→ Activity:
All of the data must be returned word for word.

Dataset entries
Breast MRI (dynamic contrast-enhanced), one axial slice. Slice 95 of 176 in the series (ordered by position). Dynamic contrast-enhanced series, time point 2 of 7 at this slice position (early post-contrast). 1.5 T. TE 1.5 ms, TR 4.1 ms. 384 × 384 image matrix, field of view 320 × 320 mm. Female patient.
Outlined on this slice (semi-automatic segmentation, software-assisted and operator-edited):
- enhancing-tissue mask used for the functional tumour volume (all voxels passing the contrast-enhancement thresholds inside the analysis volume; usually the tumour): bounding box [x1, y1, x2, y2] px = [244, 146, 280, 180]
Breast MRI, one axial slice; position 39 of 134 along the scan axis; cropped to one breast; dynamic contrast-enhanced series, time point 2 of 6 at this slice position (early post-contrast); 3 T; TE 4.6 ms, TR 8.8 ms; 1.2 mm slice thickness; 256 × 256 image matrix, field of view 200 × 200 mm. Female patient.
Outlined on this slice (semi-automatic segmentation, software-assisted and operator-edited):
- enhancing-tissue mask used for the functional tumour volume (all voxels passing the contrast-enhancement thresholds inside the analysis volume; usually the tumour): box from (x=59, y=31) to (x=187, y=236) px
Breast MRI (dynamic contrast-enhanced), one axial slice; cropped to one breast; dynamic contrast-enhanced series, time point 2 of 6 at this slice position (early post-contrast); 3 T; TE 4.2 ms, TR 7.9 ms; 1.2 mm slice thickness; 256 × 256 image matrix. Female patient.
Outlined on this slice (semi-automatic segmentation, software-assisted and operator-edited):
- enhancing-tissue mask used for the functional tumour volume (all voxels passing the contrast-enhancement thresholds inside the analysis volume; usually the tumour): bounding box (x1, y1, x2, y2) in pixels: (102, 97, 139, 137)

→ Task output:
Breast MRI (dynamic contrast-enhanced), one axial slice. Slice 95 of 176 in the series (ordered by position). Dynamic contrast-enhanced series, time point 2 of 7 at this slice position (early post-contrast). 1.5 T. TE 1.5 ms, TR 4.1 ms. 384 × 384 image matrix, field of view 320 × 320 mm. Female patient.
Outlined on this slice (semi-automatic segmentation, software-assisted and operator-edited):
- enhancing-tissue mask used for the functional tumour volume (all voxels passing the contrast-enhancement thresholds inside the analysis volume; usually the tumour): bounding box [x1, y1, x2, y2] px = [244, 146, 280, 180]
Breast MRI, one axial slice; position 39 of 134 along the scan axis; cropped to one breast; dynamic contrast-enhanced series, time point 2 of 6 at this slice position (early post-contrast); 3 T; TE 4.6 ms, TR 8.8 ms; 1.2 mm slice thickness; 256 × 256 image matrix, field of view 200 × 200 mm. Female patient.
Outlined on this slice (semi-automatic segmentation, software-assisted and operator-edited):
- enhancing-tissue mask used for the functional tumour volume (all voxels passing the contrast-enhancement thresholds inside the analysis volume; usually the tumour): box from (x=59, y=31) to (x=187, y=236) px
Breast MRI (dynamic contrast-enhanced), one axial slice; cropped to one breast; dynamic contrast-enhanced series, time point 2 of 6 at this slice position (early post-contrast); 3 T; TE 4.2 ms, TR 7.9 ms; 1.2 mm slice thickness; 256 × 256 image matrix. Female patient.
Outlined on this slice (semi-automatic segmentation, software-assisted and operator-edited):
- enhancing-tissue mask used for the functional tumour volume (all voxels passing the contrast-enhancement thresholds inside the analysis volume; usually the tumour): bounding box (x1, y1, x2, y2) in pixels: (102, 97, 139, 137)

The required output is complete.